Een toren kan alleenstaand of met een ander gebouw verbonden zijn.
Een toren steekt in de regel boven andere gebouwen uit.

Over het algemeen worden alleen bouwwerken zonder reguliere verdiepingen als toren gezien, hoewel de benaming er soms wel voor gebruikt wordt, zoals torenflat of kantoortoren. klik hier om naar boven te gaan



 

Functie:

De functie van torens is uiteenlopend. Het primaire doel is echter bepalend.

Tot de voornaamste bestaansvoorwaarden van de mens behoort zijn veiligheid.

Veiligheid van persoon, gezin, stam, have en goed. Veiligheid tegen de krachten der natuur door keuze en inrichting van woongebied en woonplek. De overlevingsdrang is de grote natuurwet waaraan hij gehoorzaamt. Zijn meest gevreesde vijand tegenover wie hij zich kwetsbaar voelt is in veel gevallen de evenmens.

Vanouds werden torens dan ook benut voor militaire doeleinden.
De oppervlakte van de toren bevatte meestal niet meer dan de gemetselde trap om naar boven te komen, de benodigde dikte van de muren voor de constructieve stabiliteit en de eventuele gewenste verdediging.

Vanwege hun hoogte speelden torens tevens een rol als baken ter oriëntatie
(het vinden van de weg). Zo richtten zeevarenden zich op kerktorens toen er nog geen vuurtorens voor hen waren.
Ze werden ook gebruikt om de bevolking, door middel van klokgelui, te waarschuwen in geval van nood en voor het vertellen van een gebeurtenis (het sluiten van de poort, een kerkdienst, het angelus (zie extra), een overlijden, een begrafenis, etc.)
zie extra
en zijn vaak voorzien van een torenuurwerk voor de tijdaanduiding en soms van een carillon voor het verspreiden van sfeervolle feestelijke klanken.

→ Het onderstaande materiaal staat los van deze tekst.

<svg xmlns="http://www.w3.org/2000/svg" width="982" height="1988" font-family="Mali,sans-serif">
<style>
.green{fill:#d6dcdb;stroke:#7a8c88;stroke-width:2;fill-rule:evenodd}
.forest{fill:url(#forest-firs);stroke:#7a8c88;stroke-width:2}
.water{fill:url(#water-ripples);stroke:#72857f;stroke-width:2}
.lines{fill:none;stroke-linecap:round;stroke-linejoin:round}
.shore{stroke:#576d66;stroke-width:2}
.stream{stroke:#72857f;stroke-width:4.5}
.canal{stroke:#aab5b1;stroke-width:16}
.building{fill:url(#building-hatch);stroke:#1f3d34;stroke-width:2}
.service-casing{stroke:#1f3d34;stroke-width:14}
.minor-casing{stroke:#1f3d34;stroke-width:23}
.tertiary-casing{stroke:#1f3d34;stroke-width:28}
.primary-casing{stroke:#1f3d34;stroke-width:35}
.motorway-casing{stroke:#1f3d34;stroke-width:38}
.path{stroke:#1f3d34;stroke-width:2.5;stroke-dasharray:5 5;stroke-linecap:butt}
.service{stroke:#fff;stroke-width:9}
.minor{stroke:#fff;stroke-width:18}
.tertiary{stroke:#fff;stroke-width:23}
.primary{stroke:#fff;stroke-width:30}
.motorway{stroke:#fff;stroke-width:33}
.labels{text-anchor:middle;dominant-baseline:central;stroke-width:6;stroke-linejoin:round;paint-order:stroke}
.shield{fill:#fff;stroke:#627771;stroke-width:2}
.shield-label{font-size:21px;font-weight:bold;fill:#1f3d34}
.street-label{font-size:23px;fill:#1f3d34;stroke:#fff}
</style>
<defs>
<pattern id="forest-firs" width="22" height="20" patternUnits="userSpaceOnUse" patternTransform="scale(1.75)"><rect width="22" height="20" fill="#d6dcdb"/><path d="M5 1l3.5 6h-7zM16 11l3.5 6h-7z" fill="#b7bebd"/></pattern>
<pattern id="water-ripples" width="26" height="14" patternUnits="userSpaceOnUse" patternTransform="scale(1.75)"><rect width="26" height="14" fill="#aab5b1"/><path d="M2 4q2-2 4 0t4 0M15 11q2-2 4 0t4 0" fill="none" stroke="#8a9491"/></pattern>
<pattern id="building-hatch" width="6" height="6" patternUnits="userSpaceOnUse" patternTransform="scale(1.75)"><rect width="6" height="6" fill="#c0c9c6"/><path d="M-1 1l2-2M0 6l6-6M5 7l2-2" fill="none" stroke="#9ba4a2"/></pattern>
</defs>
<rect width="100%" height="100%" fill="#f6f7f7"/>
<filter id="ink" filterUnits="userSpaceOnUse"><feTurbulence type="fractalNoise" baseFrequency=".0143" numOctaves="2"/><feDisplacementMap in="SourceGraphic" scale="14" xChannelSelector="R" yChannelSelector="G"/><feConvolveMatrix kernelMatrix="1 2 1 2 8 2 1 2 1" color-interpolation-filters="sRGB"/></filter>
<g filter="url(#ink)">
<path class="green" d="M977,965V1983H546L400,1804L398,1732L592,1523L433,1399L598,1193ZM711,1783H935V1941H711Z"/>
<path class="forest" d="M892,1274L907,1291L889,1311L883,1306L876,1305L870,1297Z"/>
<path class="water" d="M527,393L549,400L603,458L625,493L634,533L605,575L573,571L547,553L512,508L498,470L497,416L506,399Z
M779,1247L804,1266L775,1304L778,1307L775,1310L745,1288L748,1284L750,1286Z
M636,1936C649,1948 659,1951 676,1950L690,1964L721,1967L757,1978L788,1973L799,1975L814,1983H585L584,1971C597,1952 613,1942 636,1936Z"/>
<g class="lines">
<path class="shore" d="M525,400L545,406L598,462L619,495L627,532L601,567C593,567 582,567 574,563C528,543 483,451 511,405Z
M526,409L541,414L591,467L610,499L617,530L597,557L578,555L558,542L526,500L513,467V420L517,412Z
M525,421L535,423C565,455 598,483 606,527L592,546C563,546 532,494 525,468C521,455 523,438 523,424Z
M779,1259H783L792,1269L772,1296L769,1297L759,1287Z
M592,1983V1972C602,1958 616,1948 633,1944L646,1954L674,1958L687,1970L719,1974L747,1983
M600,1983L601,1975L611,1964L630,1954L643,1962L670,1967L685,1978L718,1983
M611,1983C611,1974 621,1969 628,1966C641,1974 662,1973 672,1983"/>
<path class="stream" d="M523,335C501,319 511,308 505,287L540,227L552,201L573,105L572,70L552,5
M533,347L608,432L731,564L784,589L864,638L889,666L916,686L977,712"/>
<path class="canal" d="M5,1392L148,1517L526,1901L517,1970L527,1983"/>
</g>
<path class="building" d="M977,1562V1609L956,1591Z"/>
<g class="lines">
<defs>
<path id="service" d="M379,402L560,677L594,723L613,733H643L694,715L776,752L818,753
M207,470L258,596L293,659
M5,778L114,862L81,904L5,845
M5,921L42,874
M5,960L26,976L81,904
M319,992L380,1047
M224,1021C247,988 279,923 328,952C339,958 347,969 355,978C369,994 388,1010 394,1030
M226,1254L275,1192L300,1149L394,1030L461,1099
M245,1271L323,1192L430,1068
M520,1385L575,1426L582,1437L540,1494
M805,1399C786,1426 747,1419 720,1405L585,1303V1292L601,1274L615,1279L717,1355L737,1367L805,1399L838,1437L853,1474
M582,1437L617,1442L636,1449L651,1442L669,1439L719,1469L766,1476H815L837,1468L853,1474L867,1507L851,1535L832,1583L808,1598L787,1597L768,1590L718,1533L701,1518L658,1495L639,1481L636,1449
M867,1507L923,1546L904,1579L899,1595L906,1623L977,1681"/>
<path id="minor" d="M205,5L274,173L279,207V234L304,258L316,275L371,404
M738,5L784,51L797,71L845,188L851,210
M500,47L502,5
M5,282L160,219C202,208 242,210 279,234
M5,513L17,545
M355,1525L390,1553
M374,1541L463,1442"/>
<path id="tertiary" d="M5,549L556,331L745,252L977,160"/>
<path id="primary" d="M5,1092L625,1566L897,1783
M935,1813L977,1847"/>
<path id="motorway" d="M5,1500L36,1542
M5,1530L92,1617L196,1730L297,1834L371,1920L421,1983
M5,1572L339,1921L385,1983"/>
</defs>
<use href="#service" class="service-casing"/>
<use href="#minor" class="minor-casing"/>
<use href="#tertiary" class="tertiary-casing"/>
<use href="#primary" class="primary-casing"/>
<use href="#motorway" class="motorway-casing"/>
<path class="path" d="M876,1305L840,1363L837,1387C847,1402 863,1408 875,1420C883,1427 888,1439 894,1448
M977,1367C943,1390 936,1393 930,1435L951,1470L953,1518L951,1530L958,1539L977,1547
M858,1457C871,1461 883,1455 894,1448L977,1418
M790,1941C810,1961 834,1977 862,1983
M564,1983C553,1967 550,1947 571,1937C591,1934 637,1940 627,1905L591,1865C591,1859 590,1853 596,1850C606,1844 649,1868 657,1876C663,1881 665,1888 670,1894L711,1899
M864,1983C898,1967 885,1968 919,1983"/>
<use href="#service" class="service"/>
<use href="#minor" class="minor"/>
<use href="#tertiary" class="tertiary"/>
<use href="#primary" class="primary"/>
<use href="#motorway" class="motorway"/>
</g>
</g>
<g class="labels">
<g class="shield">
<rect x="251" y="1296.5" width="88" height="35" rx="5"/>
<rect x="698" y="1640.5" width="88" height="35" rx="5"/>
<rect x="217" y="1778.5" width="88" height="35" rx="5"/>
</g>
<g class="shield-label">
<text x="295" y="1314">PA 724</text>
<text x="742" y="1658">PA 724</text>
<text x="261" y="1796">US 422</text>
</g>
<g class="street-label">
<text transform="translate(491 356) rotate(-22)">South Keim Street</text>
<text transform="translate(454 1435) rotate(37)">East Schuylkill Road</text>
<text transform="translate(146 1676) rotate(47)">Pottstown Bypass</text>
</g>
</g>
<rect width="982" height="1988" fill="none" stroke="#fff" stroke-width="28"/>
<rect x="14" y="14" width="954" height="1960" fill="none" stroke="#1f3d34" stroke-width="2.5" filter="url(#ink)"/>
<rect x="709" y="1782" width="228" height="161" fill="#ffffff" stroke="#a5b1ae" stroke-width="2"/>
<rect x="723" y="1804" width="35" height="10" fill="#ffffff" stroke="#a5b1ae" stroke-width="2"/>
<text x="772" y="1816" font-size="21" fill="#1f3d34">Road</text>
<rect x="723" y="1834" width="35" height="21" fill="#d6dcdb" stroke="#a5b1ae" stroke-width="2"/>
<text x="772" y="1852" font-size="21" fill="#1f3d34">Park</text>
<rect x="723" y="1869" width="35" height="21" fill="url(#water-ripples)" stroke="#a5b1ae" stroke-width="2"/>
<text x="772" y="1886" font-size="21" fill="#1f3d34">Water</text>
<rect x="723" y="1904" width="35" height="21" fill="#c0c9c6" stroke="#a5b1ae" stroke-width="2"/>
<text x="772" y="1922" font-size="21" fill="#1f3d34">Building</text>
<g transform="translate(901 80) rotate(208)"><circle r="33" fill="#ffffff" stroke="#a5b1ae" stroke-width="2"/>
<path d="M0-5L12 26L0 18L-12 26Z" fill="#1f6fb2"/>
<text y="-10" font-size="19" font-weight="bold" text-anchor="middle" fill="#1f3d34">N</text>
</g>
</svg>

Daarnaast waren torens ook een statussymbool.
Hoe belangrijker (met de nadruk op rijker) de opdrachtgever des te groter, hoger, onverwoestbare en /of sierlijker uitstraling, etc. de toren.

De modernere torens dienen veelal een technisch doel.

klik hier om naar boven te gaan


 

Verdedigingstorens   (het ontstaan en de toepassing van):

De burcht:

Een burcht was oorspronkelijk een wijkplaats nabij nederzettingen ter bescherming tegen plunderende benden, waaronder de gevreesde Noormannen in de "vroege" middeleeuwen.

Deze burchten werden omringd met doornen hagen beklede aarden wallen en voorzien van dubbele palissaden.
In deze wal bevond zich een versterkte toegangspoort en vaak lag er rond de omwalling nog een gracht.


Afhankelijk van de plaats en/of ligging werd de oorspronkelijk functie van verdedigbaarheid gecombineerd met bewoonbaarheid voor een beperkte groep mensen die dit konden veroorloven.

De donjon:

Een donjon is een middeleeuwse verdedigbare woontoren, al dan niet gebouwd op een motte (kunstmatige heuvel).

Een donjon was aanvankelijk een zelfstandig bouwwerk.
Een donjon kon echter ook staan in een burchtcomplex en is daarmee de voorloper van het kasteel.

Bij de restauratie in 1968-'70 kreeg de donjon Lunenburg te Langbroek van de linker afbeelding zijn middeleeuwse gedaante terug. (zie foto).

Het kasteel:

De eerste kastelen waren meestal rond. Later ging men vierkante kastelen bouwen omdat deze beter te verdedigen waren. De verdedigers hadden namelijk zo een beter uitzicht over de omgeving dan vanaf een ronde muur.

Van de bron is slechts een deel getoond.